Co-ops Re-emerge as an Option for L.A. Creatives | Features | Los Angeles | Los Angeles News and Events | LA Weekly

Co-ops Re-emerge as an Option for L.A. Creatives 

Thursday, Dec 26 2013

At first, the dozen 20-somethings in Los Feliz went with a Utopian cleaning policy they called "Don't be a dick," in which each renter was expected to pick up after himself.

What could go wrong?

"People were dicks," says Matt, 27, a filmmaker. It's just after 8 p.m. on a Thursday, and most of the house's residents are sitting around the kitchen table drinking beer. No one wanted to mop the floors, they agree, and no one wanted to clean the bathrooms.

click to flip through (2) ILLUSTRATION BY EVAN HUGHES

So they made a "chore wheel" on which names were rotated to line up with duties — but that didn't work, either. People bumped into it a lot, sometimes intentionally, leaving assignments vague and easily evaded.

Someone called a house meeting to discuss the problem.

"Everyone seems like everything's supercool, and it's great, and then a house meeting happens," Seth, a 22-year-old writer, says. "Nobody wants to point fingers, and nobody really wants to get on the issues that may have even caused the house meeting, so it's kind of just a little tense."

"You've got to see these people after the meeting," 22-year-old Paul explains.

But they pushed through the awkward conversation, and now one of the house's three fridges features a laminated schedule on green paper with LET'S CLEAN THIS BITCH written in caps at the top.

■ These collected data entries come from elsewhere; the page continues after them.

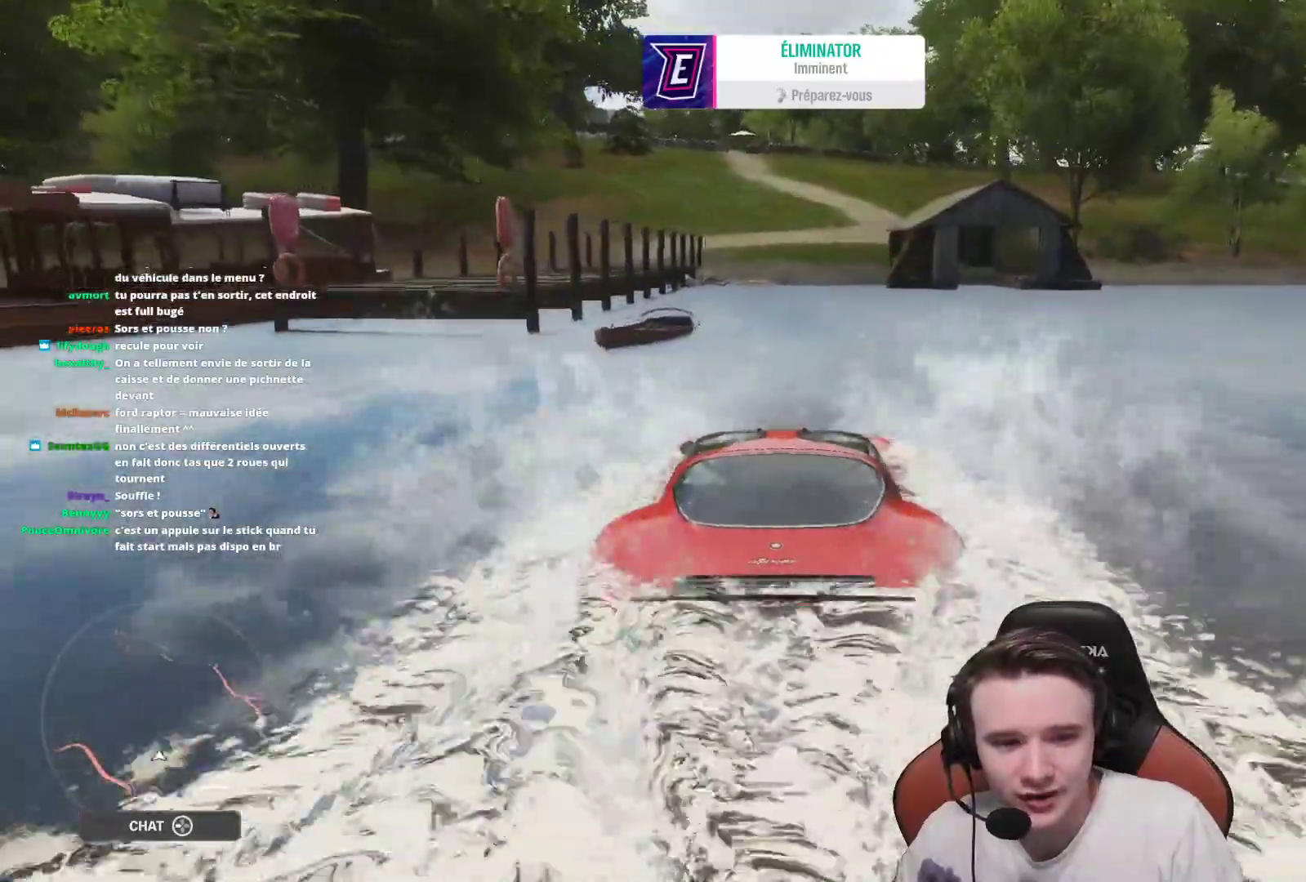
{"buttons": ["R2"], "left_stick": "center", "right_stick": "center", "events": [[67, "left_stick", "center"], [117, "B", "up"]]}
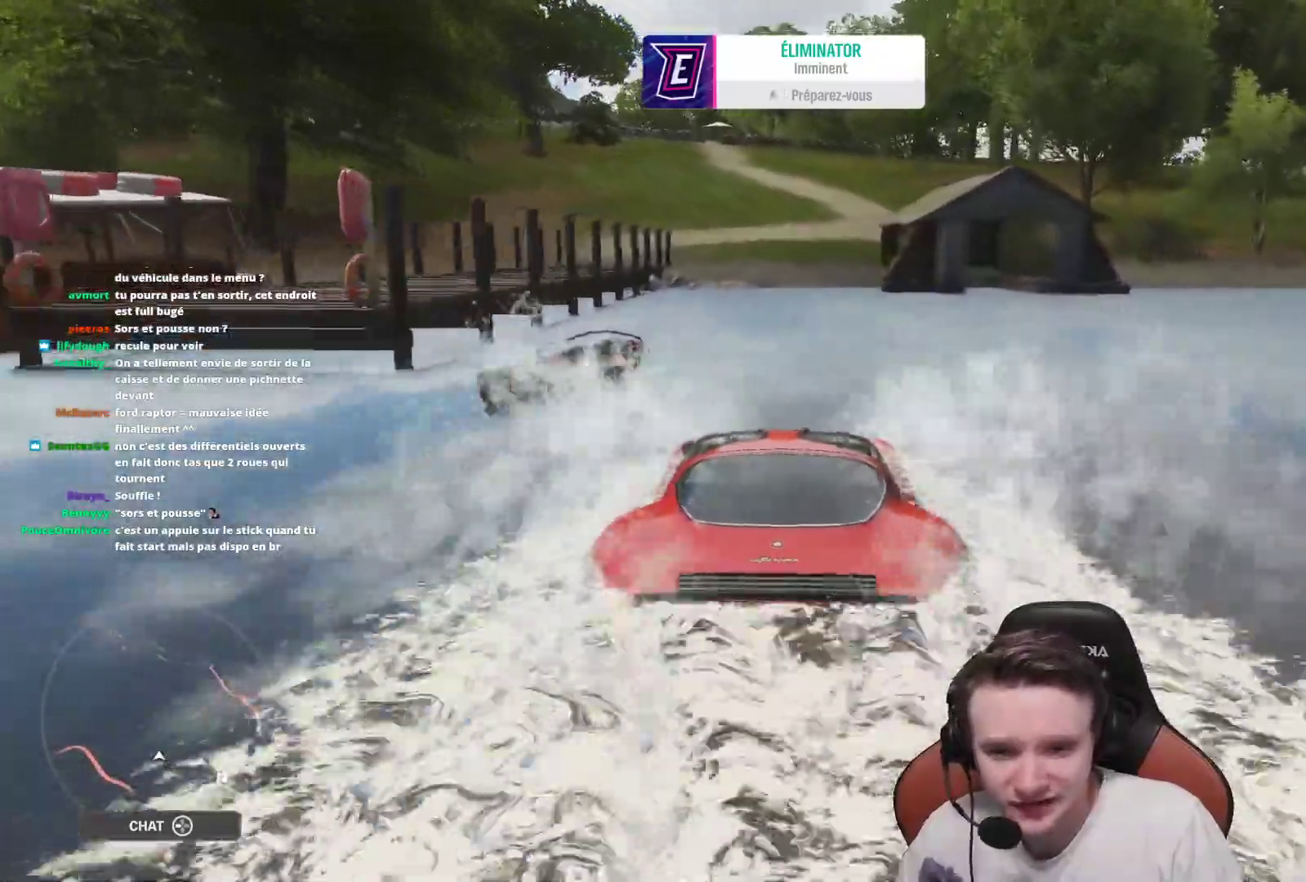
{"buttons": ["R2"], "left_stick": "center", "right_stick": "center", "events": []}
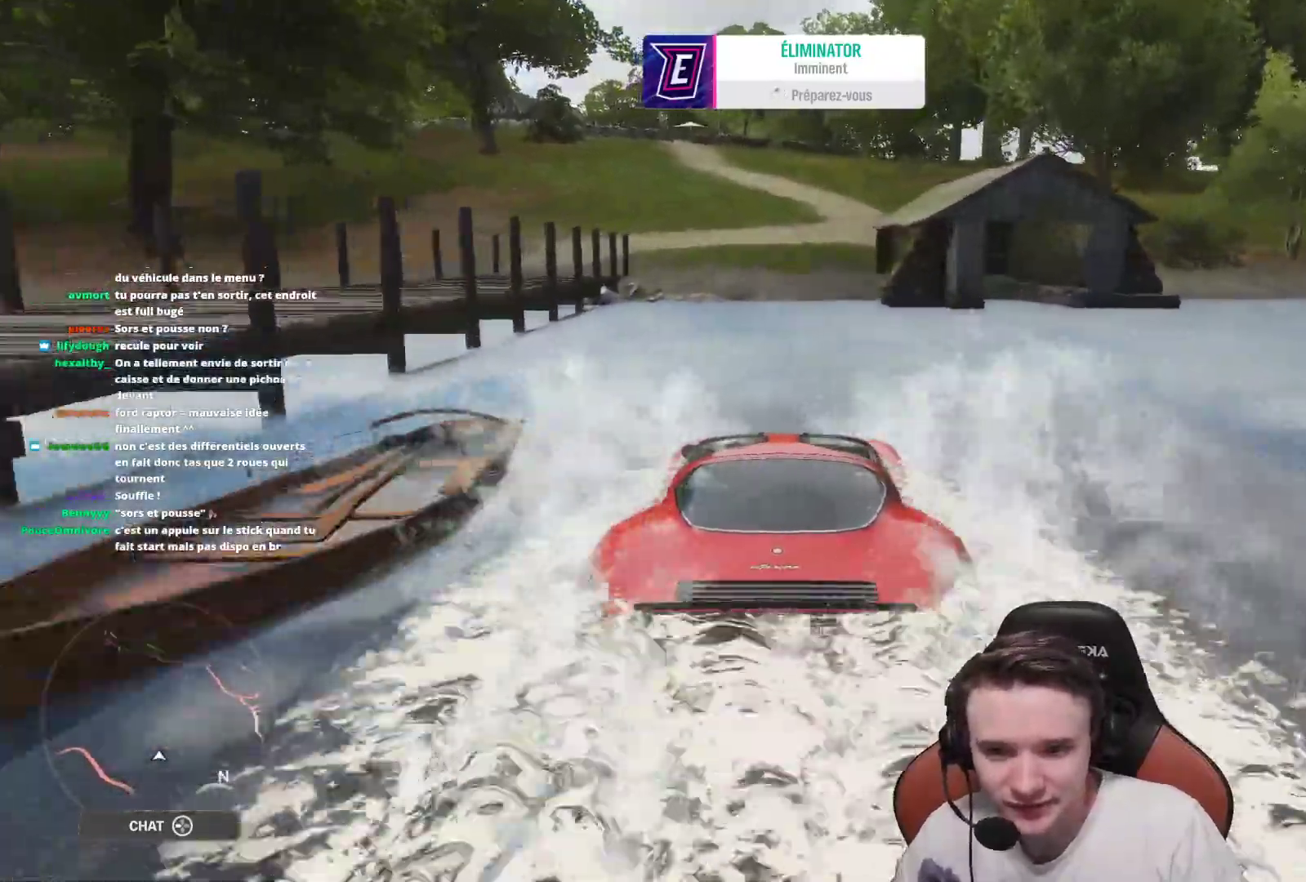
{"buttons": ["R2"], "left_stick": "right", "right_stick": "center", "events": [[433, "left_stick", "right"]]}
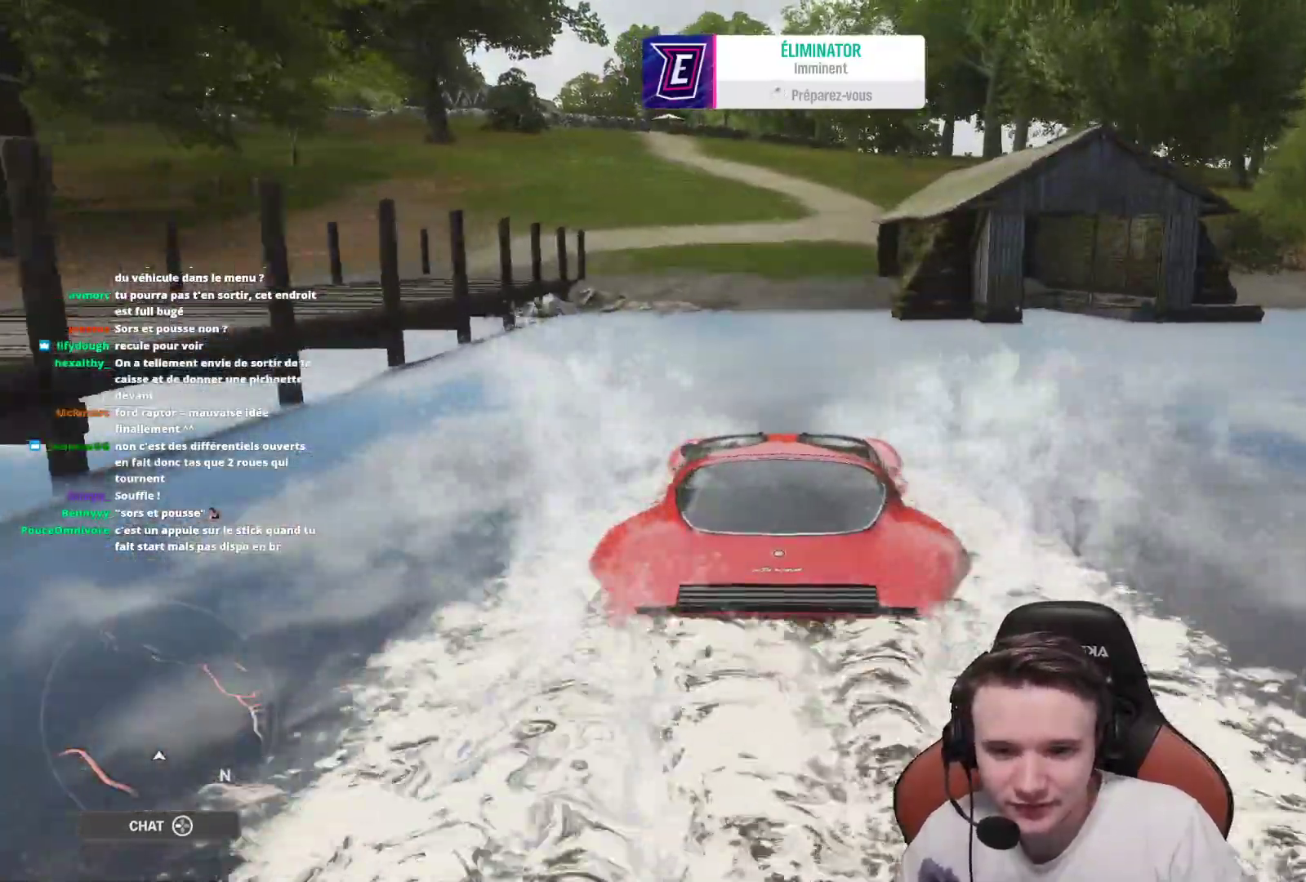
{"buttons": ["R2"], "left_stick": "right", "right_stick": "center", "events": [[67, "left_stick", "center"], [250, "left_stick", "left"], [383, "left_stick", "center"], [450, "left_stick", "right"]]}
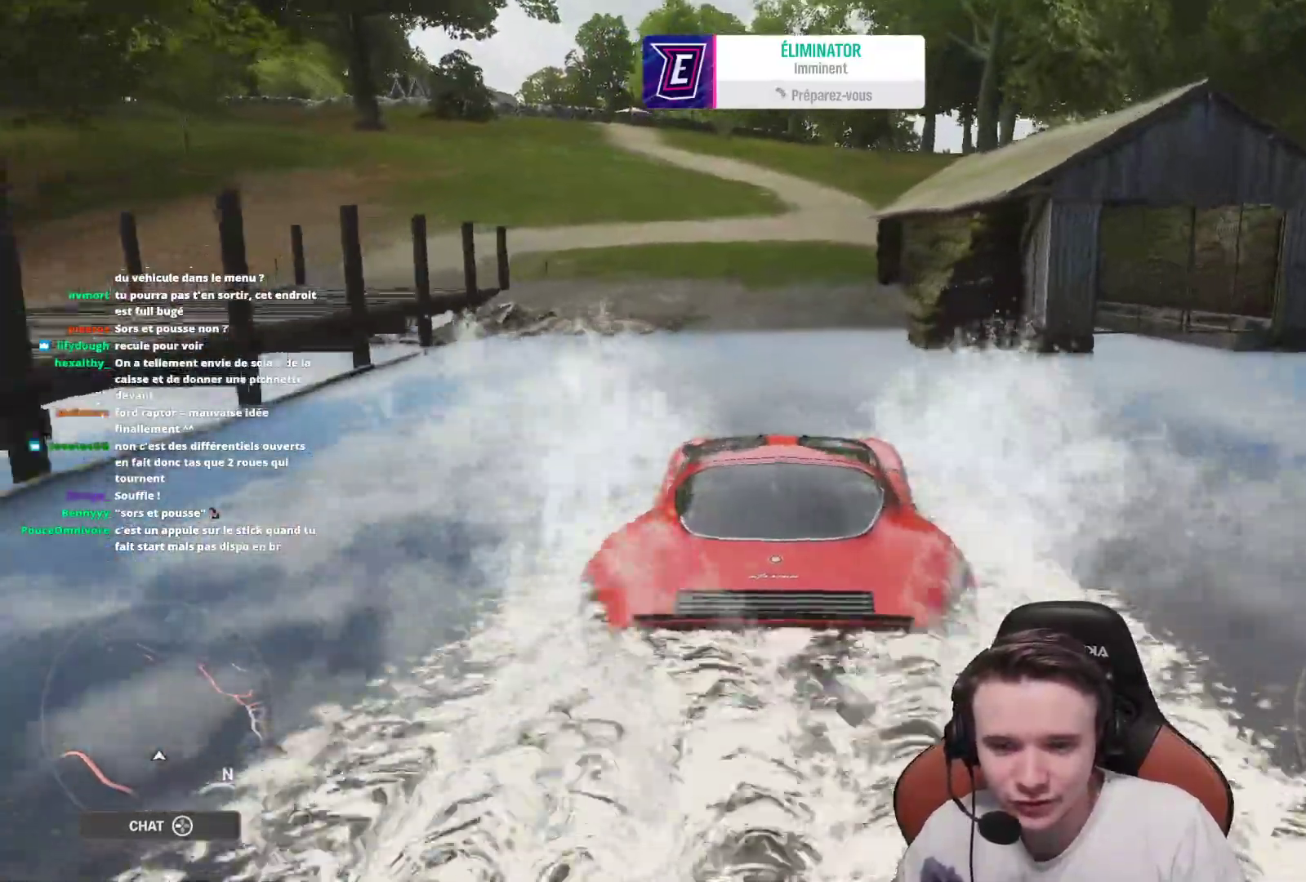
{"buttons": ["R2"], "left_stick": "up-left", "right_stick": "center", "events": [[133, "left_stick", "up-left"]]}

According to Thomas M. Cooley Law School professor Gerald A. Fisher, a zoning expert, L.A. is one of the few U.S. municipalities that doesn't restrict the number of unrelated people who can live in a single-family dwelling, making L.A., where rents have skyrocketed, a hotbed for "intentional communities." (However, too many people under one roof can lead to other violations, so tenants asked L.A. Weekly not to ID their streets or publish their full names.)

Collectives and eco-villages usually emphasize sustainability, vegan eating, tolerance, permaculture, yoga and creativity. Conventional notions of privacy and possessions can blur and dissolve. But even optimistic freethinkers may balk at the logistics of living with five or even 30 supposedly like-minded individuals.

"People break your shit and don't 'fess up to it," Matt says, shaking his head. "It's such a big, anonymous house." As the rest of the group decides which Thai dishes to order in that night, he walks the property, pointing out the avocado and guava trees, stone waterfall pond, grills and the yard where they sometimes spread a plastic tarp for a homemade Slip 'n Slide. They had rats problem, but Matt's cat, Albie, disposed of them before moving on to lizards and birds.

"We also used to have a small dog, but that got killed by something, like a snake or a skunk." He pauses, then whispers, "Some people think it may have been my cat."

Since graduating from USC a few years ago, Matt has lived in several communal homes in L.A., mostly with what he describes as "a lot of people wasting time, not wanting to face the real world, living off their parents' money."

But this place is different. Cooler people, he says. Better vibe.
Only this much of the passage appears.